What to do: Reproduce every line of the records below word for word, leaving out the pictures.

━━━ Raw records ━━━

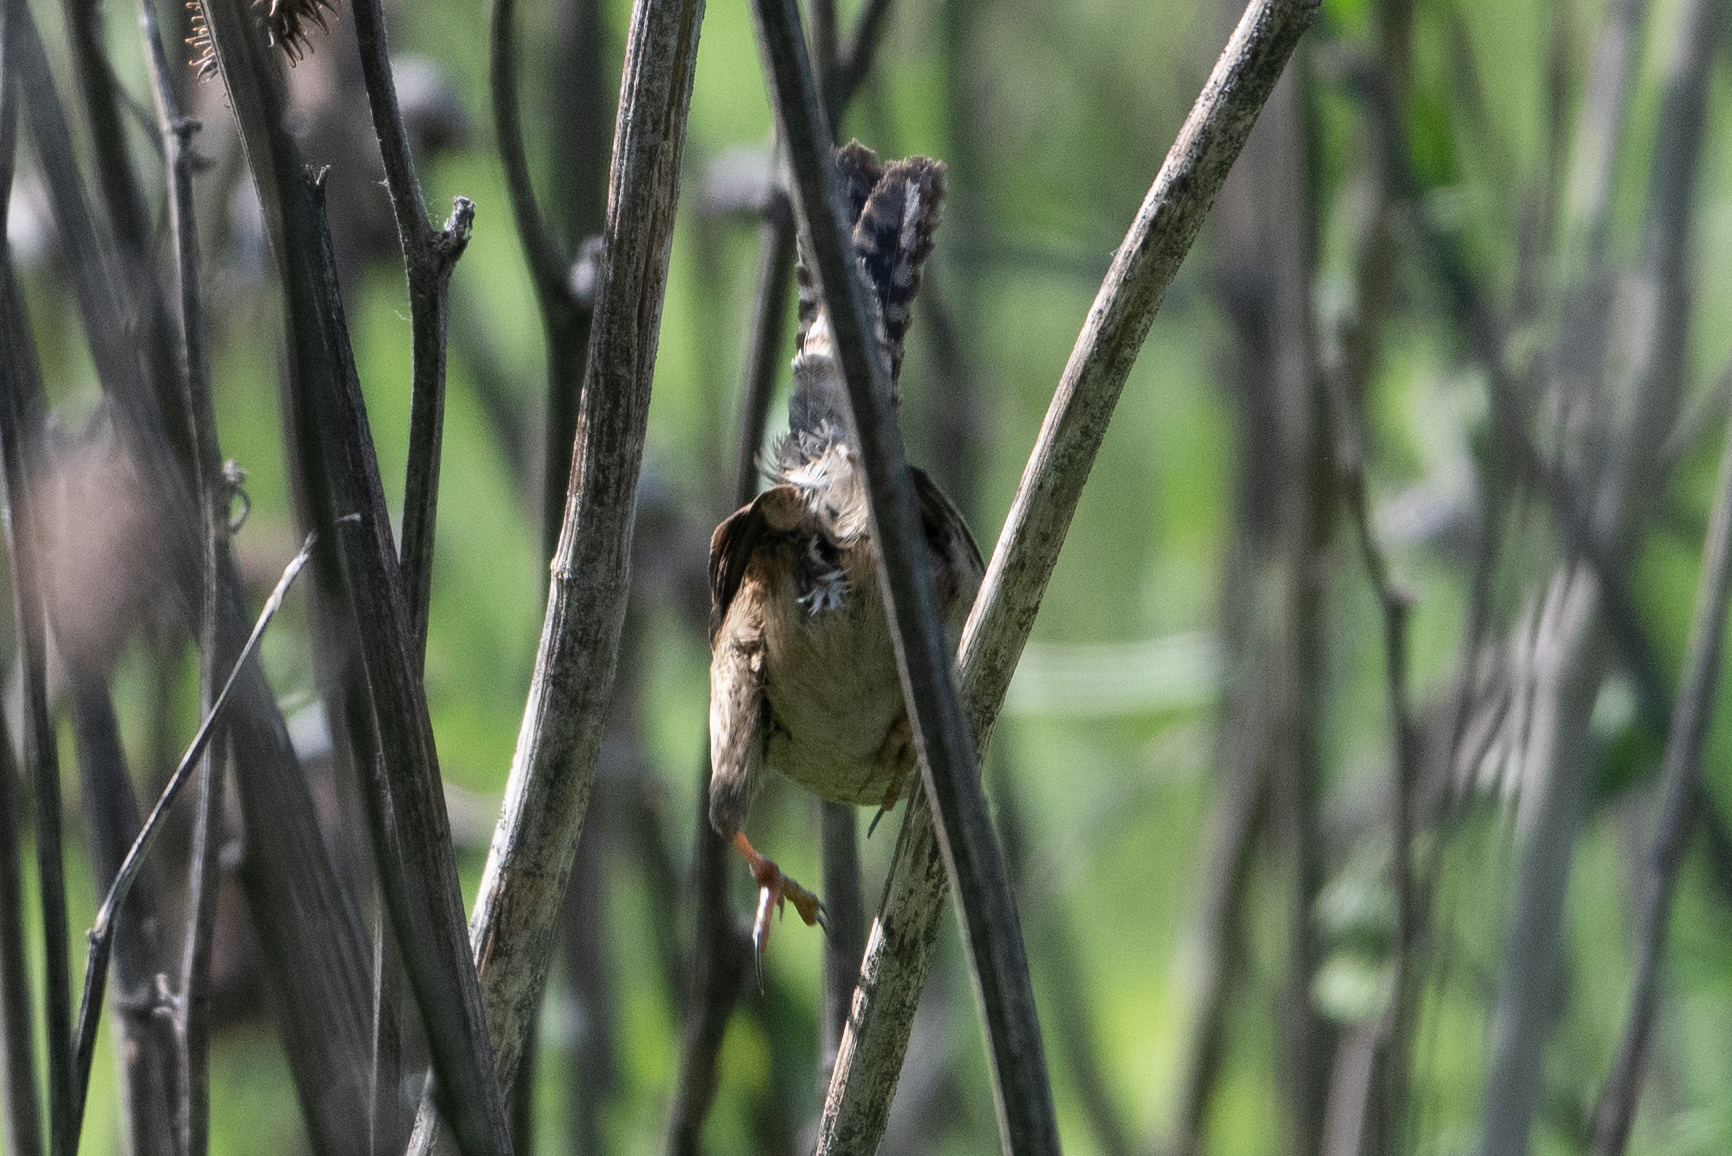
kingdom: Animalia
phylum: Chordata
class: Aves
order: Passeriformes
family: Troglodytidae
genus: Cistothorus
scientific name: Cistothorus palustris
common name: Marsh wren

━━━

Answer for this exercise:
kingdom: Animalia
phylum: Chordata
class: Aves
order: Passeriformes
family: Troglodytidae
genus: Cistothorus
scientific name: Cistothorus palustris
common name: Marsh wren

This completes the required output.